Dr Giorgio Roscigno, the Chief Executive Officer of the Foundation for Innovative New Diagnostics, has said of this test:

For the first time in TB control, we are enabling access to state-of-the-art technology simultaneously in low, middle and high income countries. The technology also allows testing of other diseases, which should further increase efficiency.

While testing methods are improving, there is currently no effective vaccine for TB. The TuBerculosis Vaccine Initiative, TBVI, is an independent non-profit foundation that facilitates the development of new vaccines to protect future generations against tuberculosis. Research conducted by the mostly European based network has already resulted in promising vaccine discoveries.

New vaccines are urgently needed to stop tuberculosis. Every year around nine million new cases of this infectious disease are recorded. Investment in more effective tuberculosis vaccines is predicted to result in cost savings and a reduction in TB related deaths. Collaboration and funding are some of the major requirements for delivering new, more effective and safer vaccines against tuberculosis. Research shows that the introduction of a new vaccine could reduce the number of new TB cases by 90 per cent within 30 to 40 years.
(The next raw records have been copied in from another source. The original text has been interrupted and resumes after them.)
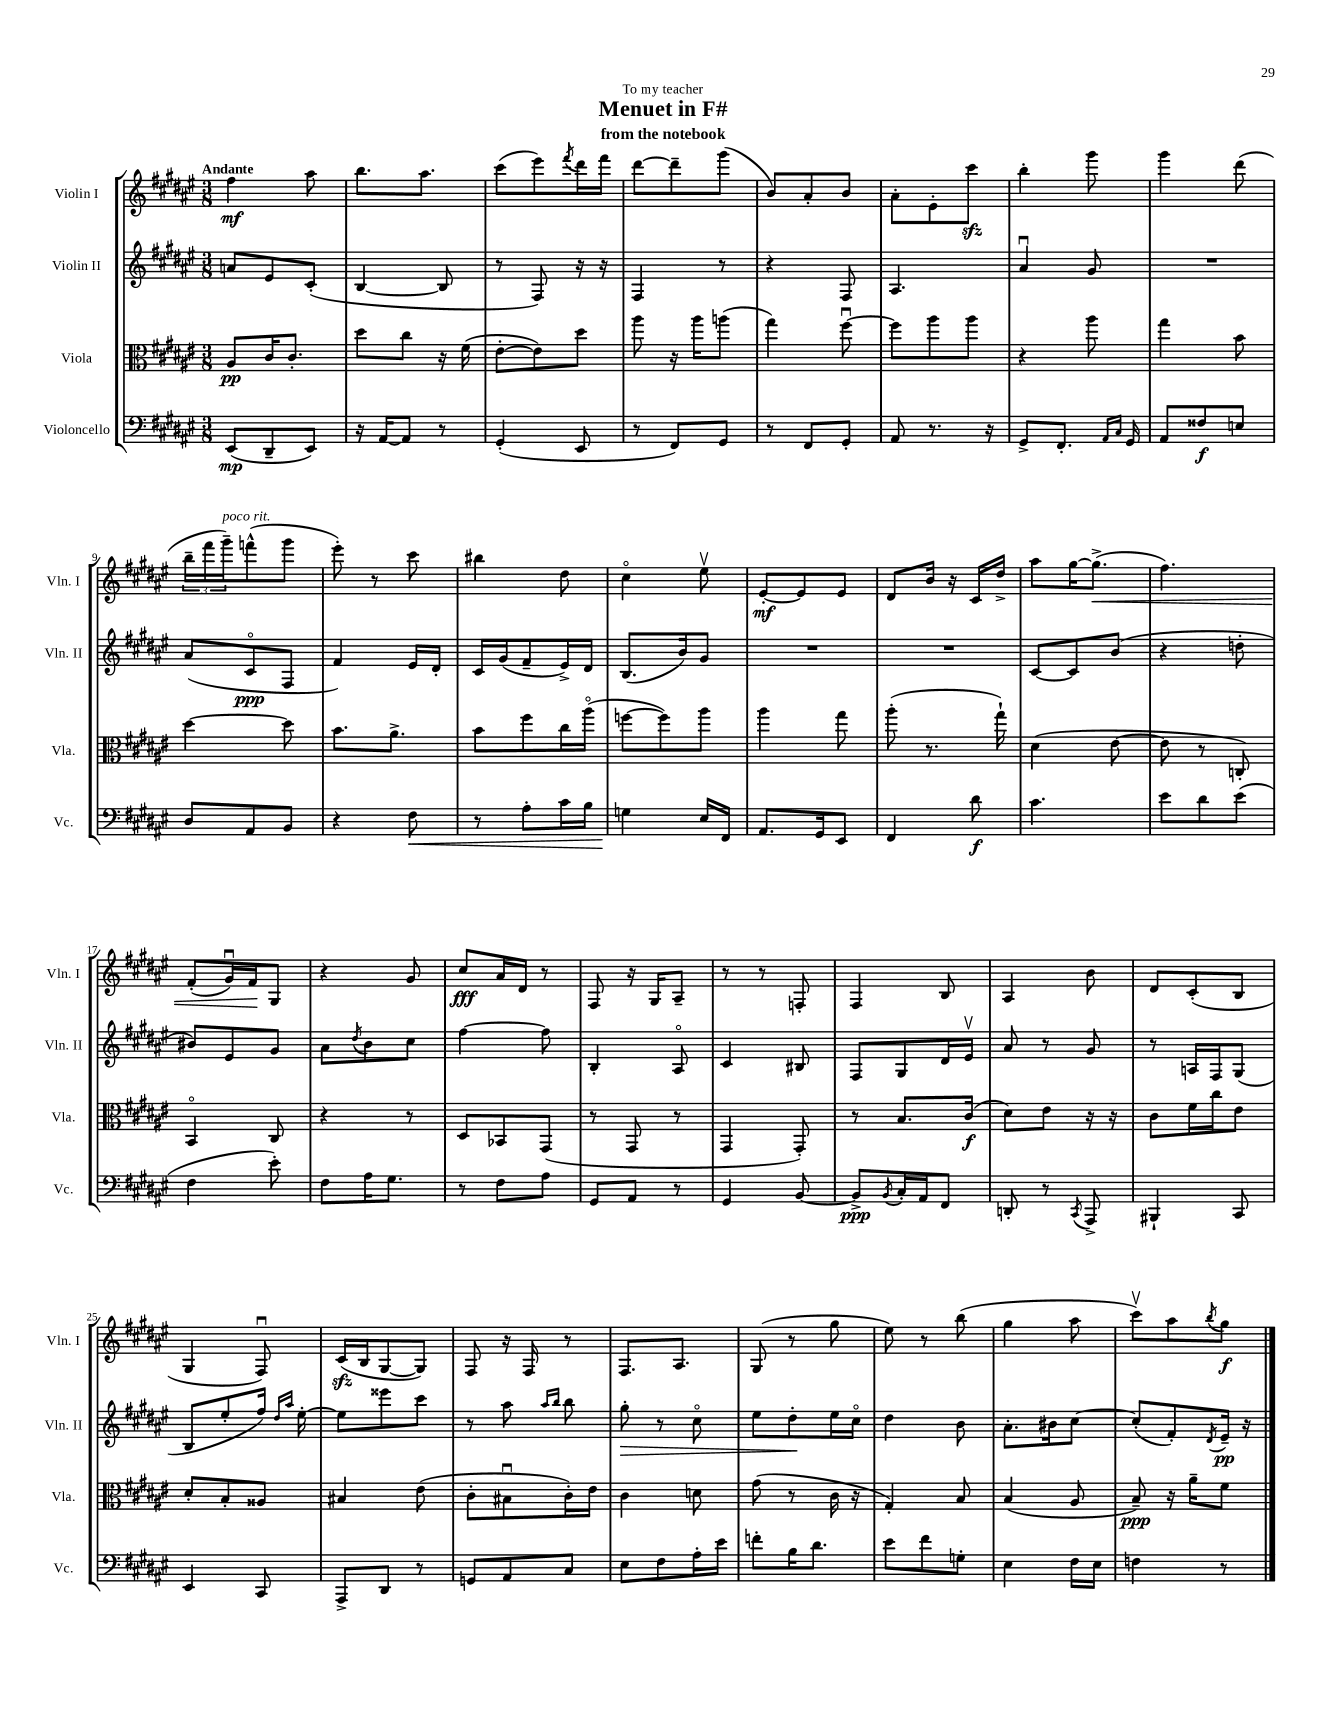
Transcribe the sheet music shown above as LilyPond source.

\header { title = "Menuet in F#" subtitle = "from the notebook" dedication = "To my teacher" }
<<
\new StaffGroup <<
\new Staff = "s0" \with { instrumentName = "Violin I" shortInstrumentName = "Vln. I" } {
    \clef treble \key fis \major \numericTimeSignature \time 3/8 \tempo "Andante"
    fis''4\mf ais''8 |
    b''8. ais''8. |
    cis'''8( eis'''8) \acciaccatura { fis'''8 } dis'''16 fis'''16 |
    dis'''8~ dis'''8-- gis'''8( |
    b'8) ais'8-. b'8 |
    ais'8-. eis'8-. cis'''8\sfz |
    b''4-. gis'''8 |
    gis'''4 dis'''8( |
    \tuplet 3/2 { b''16-- fis'''16 gis'''16--^\markup { \italic "poco rit." }) } f'''8-^( gis'''8 |
    eis'''8-.) r8 cis'''8 |
    bis''4 dis''8 |
    cis''4\flageolet eis''8\upbow |
    eis'8~-.\mf eis'8 eis'8 |
    dis'8 b'16 r16 cis'16 dis''16-> |
    ais''8 gis''16~ gis''8.->\<( |
    fis''4.) |
    fis'8-.( gis'16\downbow) fis'16\! gis8 |
    r4 gis'8 |
    cis''8\fff ais'16 dis'16 r8 |
    fis8 r16 gis16 ais8-- |
    r8 r8 f8-. |
    fis4 b8 |
    ais4 b'8 |
    dis'8 cis'8-.( b8 |
    gis4 fis8\downbow) |
    cis'16\sfz( b16 gis8~ gis8) |
    fis8 r16 fis16 r8 |
    fis8. ais8. |
    gis8( r8 gis''8 |
    eis''8) r8 b''8( |
    gis''4 ais''8 |
    cis'''8\upbow) ais''8 \acciaccatura { b''8 } gis''8\f \bar "|." |
}
\new Staff = "s1" \with { instrumentName = "Violin II" shortInstrumentName = "Vln. II" } {
    \clef treble \key fis \major \numericTimeSignature \time 3/8
    a'8 eis'8 cis'8-.( |
    b4~ b8 |
    r8 fis8) r16 r16 |
    fis4 r8 |
    r4 fis8 |
    ais4. |
    ais'4\downbow gis'8 |
    R4. |
    ais'8( cis'8\flageolet\ppp fis8 |
    fis'4) eis'16 dis'16-. |
    cis'16 gis'16( fis'8-- eis'16->) dis'16 |
    b8.( b'16) gis'8 |
    R4. |
    R4. |
    cis'8~ cis'8 b'8( |
    r4 d''8-. |
    bis'8) eis'8 gis'8 |
    ais'8 \acciaccatura { dis''8 } b'8 cis''8 |
    fis''4~ fis''8 |
    b4-. ais8\flageolet |
    cis'4 bis8 |
    fis8 gis8 dis'16 eis'16\upbow |
    ais'8 r8 gis'8 |
    r8 a16 fis16 gis8( |
    b8 eis''8-. fis''16) \grace { dis''16 ais''16 } eis''16~-. |
    eis''8 eisis'''8 cis'''8 |
    r8 ais''8 \grace { ais''16 b''16 } b''8 |
    gis''8-.\> r8 cis''8\flageolet |
    eis''8 dis''8-.\! eis''16 cis''16\flageolet |
    dis''4 b'8 |
    ais'8.-. bis'16 cis''8~ |
    cis''8-.( fis'8-.) \acciaccatura { dis'8 } eis'16--\pp r16 \bar "|." |
}
\new Staff = "s2" \with { instrumentName = "Viola" shortInstrumentName = "Vla." } {
    \clef alto \key fis \major \numericTimeSignature \time 3/8
    ais8\pp cis'16 cis'8.-. |
    dis''8 cis''8 r16 fis'16( |
    eis'8~-. eis'8) dis''8 |
    ais''8 r16 ais''16 a''8( |
    gis''4) fis''8~\downbow |
    fis''8 ais''8 ais''8 |
    r4 ais''8 |
    gis''4 b'8 |
    dis''4~ dis''8 |
    b'8. ais'8.-> |
    b'8 fis''8 cis''16 ais''16\flageolet( |
    f''8~ f''8) ais''8 |
    ais''4 gis''8 |
    ais''8-.( r8. gis''16-!) |
    dis'4( eis'8~ |
    eis'8 r8 c8-.) |
    b,4\flageolet cis8 |
    r4 r8 |
    dis8 bes,8 gis,8( |
    r8 gis,8 r8 |
    gis,4 gis,8-.) |
    r8 b8. cis'16\f( |
    dis'8) eis'8 r16 r16 |
    cis'8 fis'16 cis''16 eis'8 |
    dis'8-. b8-. aisis8 |
    bis4 eis'8( |
    cis'8-. bis8\downbow cis'16-.) eis'16 |
    cis'4 d'8 |
    gis'8( r8 cis'16 r16 |
    gis4-.) b8 |
    b4( ais8 |
    b8--\ppp) r16 ais'16-- fis'8 \bar "|." |
}
\new Staff = "s3" \with { instrumentName = "Violoncello" shortInstrumentName = "Vc." } {
    \clef bass \key fis \major \numericTimeSignature \time 3/8
    eis,8\mp( dis,8-- eis,8) |
    r16 ais,16~ ais,8 r8 |
    gis,4-.( eis,8 |
    r8 fis,8) gis,8 |
    r8 fis,8 gis,8-. |
    ais,8 r8. r16 |
    gis,8-> fis,8.-. \grace { ais,16 cis16 } gis,16 |
    ais,8 fisis8\f e8 |
    dis8 ais,8 b,8 |
    r4 fis8\< |
    r8 ais8-. cis'16 b16 |
    g4\! eis16 fis,16 |
    ais,8. gis,16 eis,8 |
    fis,4 dis'8\f |
    cis'4. |
    eis'8 dis'8 eis'8( |
    fis4 eis'8-.) |
    fis8 ais16 gis8. |
    r8 fis8 ais8 |
    gis,8 ais,8 r8 |
    gis,4 b,8~ |
    b,8->\ppp \acciaccatura { b,8 } cis16-. ais,16 fis,8 |
    d,8-. r8 \acciaccatura { cis,8 } ais,,8-> |
    bis,,4-! cis,8 |
    eis,4 cis,8 |
    ais,,8-> dis,8 r8 |
    g,8 ais,8 cis8 |
    eis8 fis8 ais16-. eis'16 |
    f'8-. b16 dis'8. |
    eis'8 fis'8 g8-. |
    eis4 fis16 eis16 |
    f4 r8 \bar "|." |
}
>>
>>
This makes the development of vaccines an essential part of the global strategy to stop TB.

The Gillard government are committed to health on an international level. We are committed to working with other nations to help those countries most at risk of terrible diseases such as TB. I would urge all members of the Senate and the House to recognise that 24 March is World Tuberculosis Day, as I mentioned in the beginning, in observance of the disease that still unfortunately claims the lives of 1.7 million people every year.